*** TASK INPUT Section Begins ***
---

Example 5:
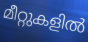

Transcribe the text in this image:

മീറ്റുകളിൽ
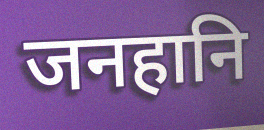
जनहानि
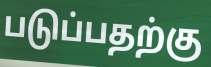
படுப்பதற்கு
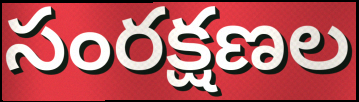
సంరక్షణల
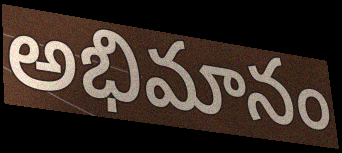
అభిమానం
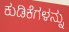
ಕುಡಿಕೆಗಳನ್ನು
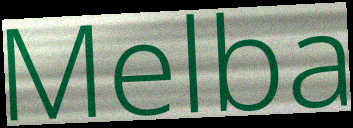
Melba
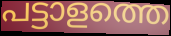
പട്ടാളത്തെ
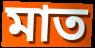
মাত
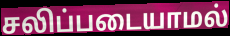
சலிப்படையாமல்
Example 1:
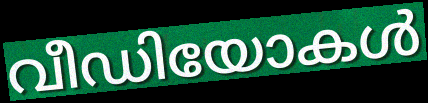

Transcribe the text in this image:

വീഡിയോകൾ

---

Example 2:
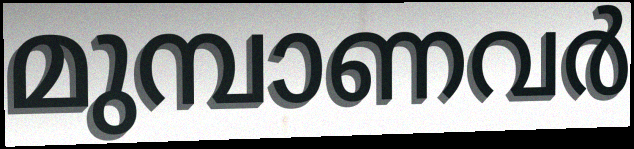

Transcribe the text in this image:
*** TASK INPUT Section Ends ***
*** TASK INPUT Section Begins ***
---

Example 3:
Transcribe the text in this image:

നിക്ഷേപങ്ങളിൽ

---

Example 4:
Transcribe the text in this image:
*** TASK INPUT Section Ends ***
## WHAT IS EXPECTED
Only the count is wanted: report how many lines of the material above hold the word "Example".

## EXERCISE RESULT
5